Copy the lines of the records below, from the line that contains "ежные Челны, Казанский проспект, 254" through the end of the records, both ends included. Leave the pictures out of your answer.
--- Available data Enclosed Below ---
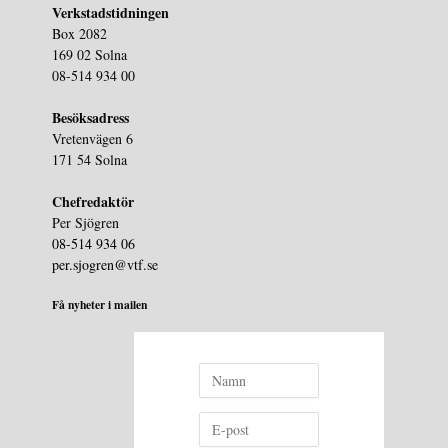
Verkstadstidningen
Box 2082
169 02 Solna
08-514 934 00
Besöksadress
Vretenvägen 6
171 54 Solna
Chefredaktör
Per Sjögren
08-514 934 06
per.sjogren@vtf.se
Få nyheter i mailen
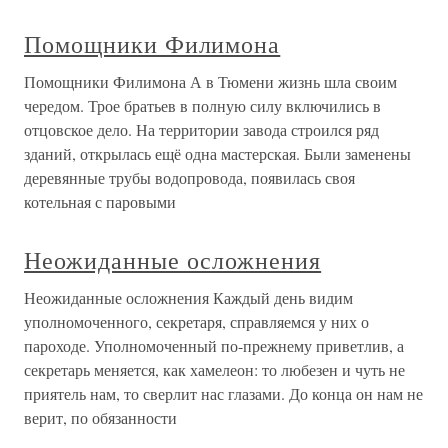
Помощники Филимона
Помощники Филимона А в Тюмени жизнь шла своим
чередом. Трое братьев в полную силу включились в
отцовское дело. На территории завода строился ряд
зданий, открылась ещё одна мастерская. Были заменены
деревянные трубы водопровода, появилась своя
котельная с паровыми
Неожиданные осложнения
Неожиданные осложнения Каждый день видим
уполномоченного, секретаря, справляемся у них о
пароходе. Уполномоченный по-прежнему приветлив, а
секретарь меняется, как хамелеон: то любезен и чуть не
приятель нам, то сверлит нас глазами. До конца он нам не
верит, по обязанности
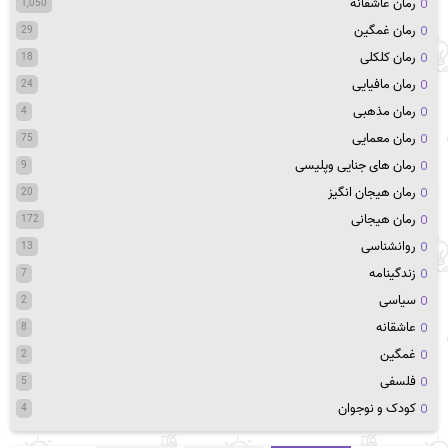
رمان عاشقانه
1,050
رمان غمگین
29
رمان کلکلی
18
رمان مافیایی
24
رمان مذهبی
4
رمان معمایی
75
رمان های جنایی وپلیسی
9
رمان هیجان انگیز
20
رمان هیجانی
172
روانشناسی
13
زندگینامه
7
سیاسی
2
عاشقانه
8
غمگین
2
فلسفی
5
کودک و نوجوان
4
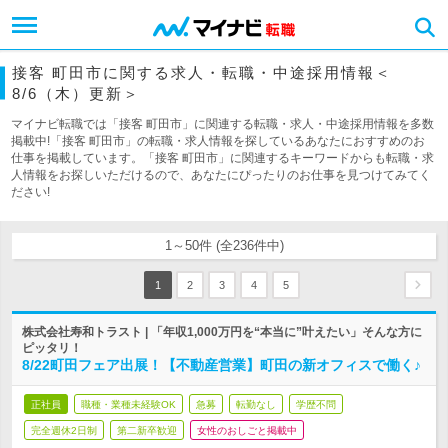
接客 町田市に関する求人・転職・中途採用情報＜
8/6（木）更新＞
マイナビ転職では「接客 町田市」に関連する転職・求人・中途採用情報を多数
掲載中!「接客 町田市」の転職・求人情報を探しているあなたにおすすめのお
仕事を掲載しています。「接客 町田市」に関連するキーワードからも転職・求
人情報をお探しいただけるので、あなたにぴったりのお仕事を見つけてみてく
ださい!
1～50件 (全236件中)
1
2
3
4
5
株式会社寿和トラスト | 「年収1,000万円を“本当に”叶えたい」そんな方に
ピッタリ！
8/22町田フェア出展！【不動産営業】町田の新オフィスで働く♪
正社員
職種・業種未経験OK
急募
転勤なし
学歴不問
完全週休2日制
第二新卒歓迎
女性のおしごと掲載中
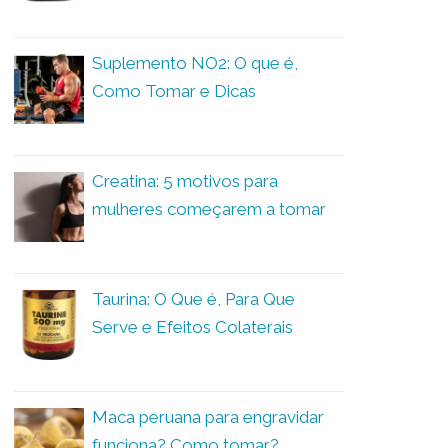
Suplemento NO2: O que é,
Como Tomar e Dicas
Creatina: 5 motivos para
mulheres começarem a tomar
Taurina: O Que é, Para Que
Serve e Efeitos Colaterais
Maca peruana para engravidar
funciona? Como tomar?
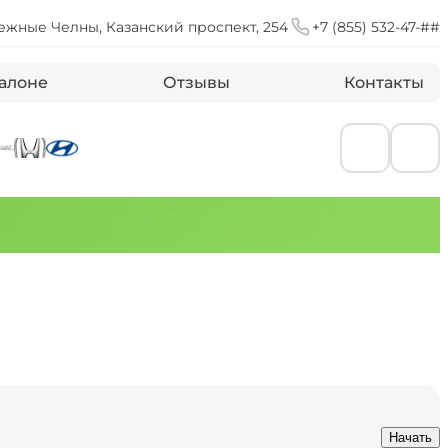
ежные Челны, Казанский проспект, 254
+7 (855) 532-47-##
алоне
Отзывы
Контакты
Начать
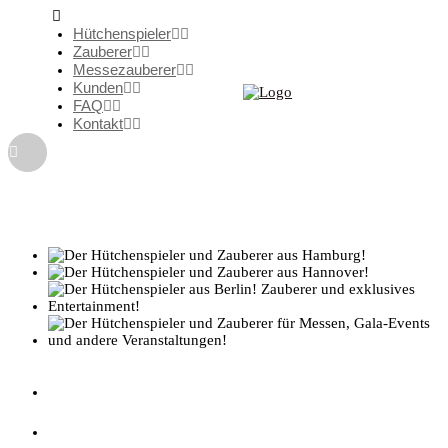
Hütchenspieler
Zauberer
Messezauberer
Kunden
FAQ
Kontakt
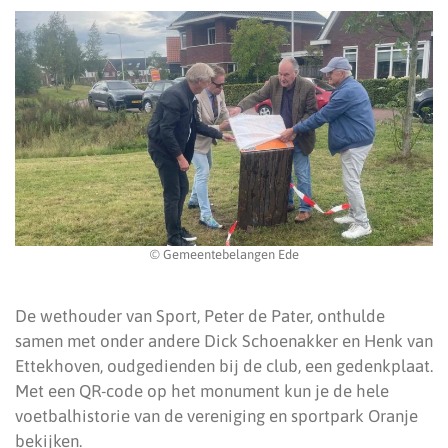
© Gemeentebelangen Ede
De wethouder van Sport, Peter de Pater, onthulde
samen met onder andere Dick Schoenakker en Henk van
Ettekhoven, oudgedienden bij de club, een gedenkplaat.
Met een QR-code op het monument kun je de hele
voetbalhistorie van de vereniging en sportpark Oranje
bekijken.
--- End of Enclosed Available data ---
Solution for this problem
ежные Челны, Казанский проспект, 254
+7 (855) 532-47-##
алоне
Отзывы
Контакты
Начать
Hütchenspieler
Zauberer
Messezauberer
Kunden
FAQ
Kontakt
© Gemeentebelangen Ede
De wethouder van Sport, Peter de Pater, onthulde
samen met onder andere Dick Schoenakker en Henk van
Ettekhoven, oudgedienden bij de club, een gedenkplaat.
Met een QR-code op het monument kun je de hele
voetbalhistorie van de vereniging en sportpark Oranje
bekijken.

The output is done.